|
«En toi se réjouit toute la création … »
RUSSIE (La chambre d'Armurerie du Kremlin de Moscou) Tempera à l'œuf sur bois, 174,5 x 156,5 cm Recklinghausen, Ikonen-Museum - vers 1700.
À côté d'icônes représentant le Christ, la Vierge Marie, des Anges, des saints et des fêtes religieuses, on note la présence d'œuvres consacrées à des thèmes plus complexes, par exemple la transmission picturale d'hymnes ecclésiastiques. C'est le cas de cette icône de grandes dimensions, basée sur un hymne à la gloire de la Mère de Dieu, dont le texte, en langue slave ecclésiastique, est reproduit sur un cartouche dans le bord inférieur:
« En toi se réjouit toute la création, ô Pleine de grâce, l'assemblée angélique et la race humaine ! Temple sanctifié, Paradis spirituel, Louange virginale ! De toi Dieu s'est incarné et devint petit enfant. Lui, notre Dieu avant les siècles ! Il fit de tes entrailles son trône et rendit ton sein plus vaste que les cieux. En toi se réjouit toute la création : Gloire à toi ! »

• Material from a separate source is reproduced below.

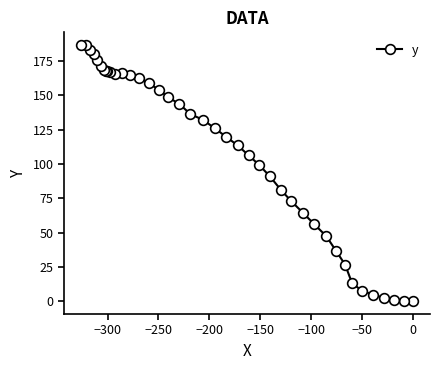

What is the greatest value displayed?

186.7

Le centre de l'icône est formé par une grande auréole lumineuse entourant la « platytera", représentation de la Mère de Dieu assise sur un trône, le Christ Emmanuel, vu de face, sur ses genoux. Ce nom se réfère au vers « plus vaste que les cieux » (en grec: He platytera ton ouranon) de l'hymne. L' « assemblée angélique" en demi-cercle entoure l'image circulaire centrale.

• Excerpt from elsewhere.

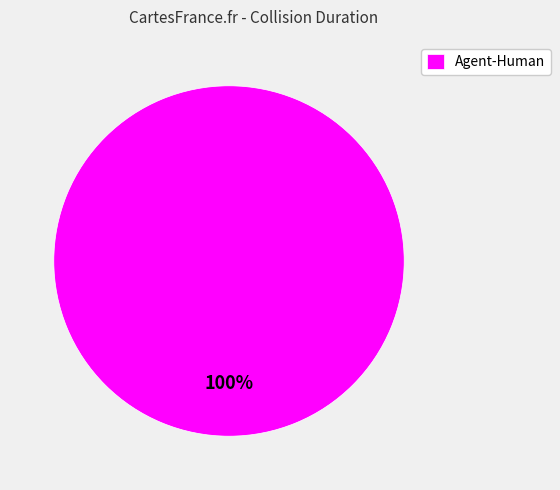

Count the number of slices in the pie.

1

Derrière eux se dresse une église couronnée de cinq coupoles, dont les frontons cintrés en forme de niches en rocaille au-dessus de l'architrave évoquent fortement la cathédrale de l'Archange Saint Michel au Kremlin de Moscou, construite de 1505 à 1508 par l'architecte vénitien Alovisio Novo. La cathédrale est flanquée de deux bâtiments roses au-dessus desquels on aperçoit des collines couvertes d'arbres en fleur. L'inscription en majuscules, de chaque côté des coupoles, donne la signification de ce décor architectural et naturel qui reflète aussi un aspect de l'hymne représenté: « Temple sanctifié, Paradis spirituel."
La louange par « la race humaine» tient une grande place sur l'icône. Différents groupes de saints en trois rangées horizontales se tournent vers la Mère de Dieu en majesté: rois et princes, saints pères, religieuses, moines et martyrs. À leur tête on distingue les célèbres auteurs d'hymnes saint Jean Damascène (vers 675-749), considéré comme l'auteur de la 9e ode du canon, et Cosme de Majuma. (706-760).
Dans la partie inférieure de l'icône, les apôtres Pierre et Paul se dressent de chaque côté du cartouche dans lequel est inscrit le texte de l'hymne. Ils sont suivis à gauche des hiérarques et d'autres apôtres, à droite des rois David et Salomon ainsi que de saints guerriers vêtus de splendides armures. L'axe médian est souligné par le personnage de Jean-Baptiste en vue frontale, représenté en « ange du désert" doté d'ailes, au-dessus de la Vierge en trône.
L'icône est un exemple impressionnant du courant stylistique influencé par l'art baroque occidental dans la peinture d'icônes russe à la fin du XVIIe siècle. L'œuvre monumentale a sans doute vu le jour dans les ateliers du Tsar de la chambre d'Armurerie du Kremlin de Moscou. La palette délicate dans laquelle dominent les tons de rouge, rose, orange, ver et or nous incite à le penser, mais aussi la représentation de la cathédrale de l'Archange Saint Michel qui est la nécropole des grands princes moscovites et des tsars de Russie. Un autre indice pourrait plaider en faveur de la réalisation de l'icône dans ce milieu de la cour : les saints de sang princier parmi la « race humaine" louant la Mère de Dieu, sont plus nombreux qu'ailleurs.
Cet hymne est chanté à toutes les Liturgies de saint Basile le Grand, spécialement en cette période de Grand Carême.